I named this blog Corner of Astoria because it rolled off the tongue well. But I never felt satisfied with that designation. And I possibly never will.
Why are Millennials so ready to push out Carolyn Maloney from congress and take her seat? Last year, it was Suraj Patel, who said it was time for a new generation to take on the established MOC in the 12th NY district and push for tougher reforms such as eliminating ICE. (This worked for his peer AOC in neighboring NY-14 but couldn’t help him enough.) Now, two women are taking on Maloney – Erica Vladimir, 32, the former state senate staffer who last year accused State Sen. Jeff Klein of forcibly kissing her, and Lauren Ashcraft, 30, an LIC-based activist and comedian. Vladimir’s big thing is education policy. For Ashcraft, it’s getting money out of politics. Maloney has been in congress since 1992, when Vladimir and I were five and Ashcraft was three.
Libraries open Sunday
As I write this at about noon Saturday, it’s 93 degrees Fahrenheit out. By this morning, at least six deaths were recorded around the country during this record heat wave from the Midwest to the East Coast. Tomorrow, Queens Library will keep open 11 branches that are normally closed Sundays. That includes the LIC branch in Ravenswood, the Astoria Branch on west end of Astoria Boulevard and the Broadway branch.

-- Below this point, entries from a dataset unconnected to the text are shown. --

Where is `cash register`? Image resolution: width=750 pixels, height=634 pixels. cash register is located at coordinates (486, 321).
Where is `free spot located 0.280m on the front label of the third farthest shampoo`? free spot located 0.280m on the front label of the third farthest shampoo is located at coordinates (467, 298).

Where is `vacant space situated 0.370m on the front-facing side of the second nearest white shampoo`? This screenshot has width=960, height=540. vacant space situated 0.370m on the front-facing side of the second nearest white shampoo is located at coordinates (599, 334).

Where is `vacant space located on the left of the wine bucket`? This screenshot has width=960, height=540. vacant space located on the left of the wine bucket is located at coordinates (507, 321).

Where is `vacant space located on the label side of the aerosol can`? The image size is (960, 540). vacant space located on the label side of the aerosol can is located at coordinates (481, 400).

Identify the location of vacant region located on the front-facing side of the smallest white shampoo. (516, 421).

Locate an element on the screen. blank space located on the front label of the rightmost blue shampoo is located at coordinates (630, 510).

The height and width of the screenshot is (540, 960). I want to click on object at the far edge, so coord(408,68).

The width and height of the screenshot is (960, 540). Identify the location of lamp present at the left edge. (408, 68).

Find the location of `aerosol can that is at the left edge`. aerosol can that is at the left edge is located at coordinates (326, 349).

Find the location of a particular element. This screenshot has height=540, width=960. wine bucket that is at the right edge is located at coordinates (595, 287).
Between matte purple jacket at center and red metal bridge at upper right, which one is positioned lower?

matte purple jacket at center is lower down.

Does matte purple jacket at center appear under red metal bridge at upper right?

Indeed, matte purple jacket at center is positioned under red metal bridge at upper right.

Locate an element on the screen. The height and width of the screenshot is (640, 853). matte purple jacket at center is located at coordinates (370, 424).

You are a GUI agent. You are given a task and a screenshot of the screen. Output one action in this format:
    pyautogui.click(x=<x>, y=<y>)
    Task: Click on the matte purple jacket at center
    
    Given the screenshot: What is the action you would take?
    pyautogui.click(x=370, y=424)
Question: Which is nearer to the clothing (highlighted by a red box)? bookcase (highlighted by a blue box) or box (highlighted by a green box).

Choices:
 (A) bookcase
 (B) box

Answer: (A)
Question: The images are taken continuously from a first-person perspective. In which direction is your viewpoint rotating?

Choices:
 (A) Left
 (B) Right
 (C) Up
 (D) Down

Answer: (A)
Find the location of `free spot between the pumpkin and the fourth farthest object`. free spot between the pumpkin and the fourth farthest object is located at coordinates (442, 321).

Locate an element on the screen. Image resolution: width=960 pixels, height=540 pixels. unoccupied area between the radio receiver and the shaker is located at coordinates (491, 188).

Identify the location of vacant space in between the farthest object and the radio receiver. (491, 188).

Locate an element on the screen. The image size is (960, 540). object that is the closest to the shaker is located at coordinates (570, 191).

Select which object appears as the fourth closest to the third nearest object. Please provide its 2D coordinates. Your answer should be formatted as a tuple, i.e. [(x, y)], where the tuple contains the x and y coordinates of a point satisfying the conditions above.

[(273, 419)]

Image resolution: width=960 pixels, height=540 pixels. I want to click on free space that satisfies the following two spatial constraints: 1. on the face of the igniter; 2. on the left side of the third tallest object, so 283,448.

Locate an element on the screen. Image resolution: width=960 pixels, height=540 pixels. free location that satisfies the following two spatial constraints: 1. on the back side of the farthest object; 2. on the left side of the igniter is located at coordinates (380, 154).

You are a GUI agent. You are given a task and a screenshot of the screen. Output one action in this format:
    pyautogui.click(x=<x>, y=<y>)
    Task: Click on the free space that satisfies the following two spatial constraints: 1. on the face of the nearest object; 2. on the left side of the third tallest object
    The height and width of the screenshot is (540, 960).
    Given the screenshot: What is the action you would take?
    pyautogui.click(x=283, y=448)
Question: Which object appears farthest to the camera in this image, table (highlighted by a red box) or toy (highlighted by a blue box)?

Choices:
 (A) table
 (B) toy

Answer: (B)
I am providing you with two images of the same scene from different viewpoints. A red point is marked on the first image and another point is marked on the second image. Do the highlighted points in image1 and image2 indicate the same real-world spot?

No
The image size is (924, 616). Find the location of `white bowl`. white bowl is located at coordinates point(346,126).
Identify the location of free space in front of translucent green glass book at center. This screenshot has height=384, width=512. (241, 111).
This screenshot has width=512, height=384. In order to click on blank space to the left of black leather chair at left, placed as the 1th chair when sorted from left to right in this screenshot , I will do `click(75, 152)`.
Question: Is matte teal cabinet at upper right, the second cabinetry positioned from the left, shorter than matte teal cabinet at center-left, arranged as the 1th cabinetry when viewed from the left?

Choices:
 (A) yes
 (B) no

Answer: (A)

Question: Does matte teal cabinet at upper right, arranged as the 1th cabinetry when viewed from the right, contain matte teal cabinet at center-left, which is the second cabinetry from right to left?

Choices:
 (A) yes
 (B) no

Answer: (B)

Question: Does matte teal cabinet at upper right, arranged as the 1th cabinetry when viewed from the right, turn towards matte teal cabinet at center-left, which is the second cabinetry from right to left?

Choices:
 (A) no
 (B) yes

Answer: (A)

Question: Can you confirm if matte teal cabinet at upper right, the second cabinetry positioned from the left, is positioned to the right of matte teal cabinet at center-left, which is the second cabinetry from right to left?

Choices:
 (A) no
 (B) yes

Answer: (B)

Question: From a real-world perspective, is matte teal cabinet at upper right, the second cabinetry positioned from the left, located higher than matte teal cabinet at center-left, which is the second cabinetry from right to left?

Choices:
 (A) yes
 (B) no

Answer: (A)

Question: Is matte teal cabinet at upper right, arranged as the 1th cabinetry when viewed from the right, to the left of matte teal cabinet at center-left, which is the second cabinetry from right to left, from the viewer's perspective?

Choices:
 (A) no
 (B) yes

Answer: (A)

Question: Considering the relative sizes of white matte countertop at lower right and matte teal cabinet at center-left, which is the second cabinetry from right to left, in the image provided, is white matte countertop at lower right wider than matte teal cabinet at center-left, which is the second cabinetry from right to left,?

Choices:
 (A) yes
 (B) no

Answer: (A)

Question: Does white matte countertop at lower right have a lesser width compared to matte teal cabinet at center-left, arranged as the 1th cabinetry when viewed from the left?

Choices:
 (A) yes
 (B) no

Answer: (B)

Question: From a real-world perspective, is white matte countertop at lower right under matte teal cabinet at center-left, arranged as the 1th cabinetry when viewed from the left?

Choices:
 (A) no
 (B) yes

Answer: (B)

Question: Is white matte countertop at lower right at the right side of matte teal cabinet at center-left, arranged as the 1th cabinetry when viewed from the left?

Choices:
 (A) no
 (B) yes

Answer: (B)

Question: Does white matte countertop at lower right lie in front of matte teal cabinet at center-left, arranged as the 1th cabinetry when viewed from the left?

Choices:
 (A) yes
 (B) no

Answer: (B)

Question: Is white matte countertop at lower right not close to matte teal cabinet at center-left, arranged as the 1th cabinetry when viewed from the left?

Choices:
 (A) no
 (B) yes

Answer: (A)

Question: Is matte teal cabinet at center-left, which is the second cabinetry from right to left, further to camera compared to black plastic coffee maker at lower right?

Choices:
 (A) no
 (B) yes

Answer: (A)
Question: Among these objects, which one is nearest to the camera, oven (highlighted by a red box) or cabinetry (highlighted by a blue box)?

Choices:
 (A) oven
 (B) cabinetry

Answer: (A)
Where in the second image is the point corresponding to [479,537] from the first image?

AG on Court Square subway flood
The viral Subway Creatures video showing the Court Square G/7 subway station submerged in water during the epic rainstorm Wednesday night – nearly sending someone into a moving train, prompted State Sen. Michael Gianaris to write a letter asking State Attorney Gen. Letitia James to look into it. The AG then launched an inquiry into two construction companies at work at the site.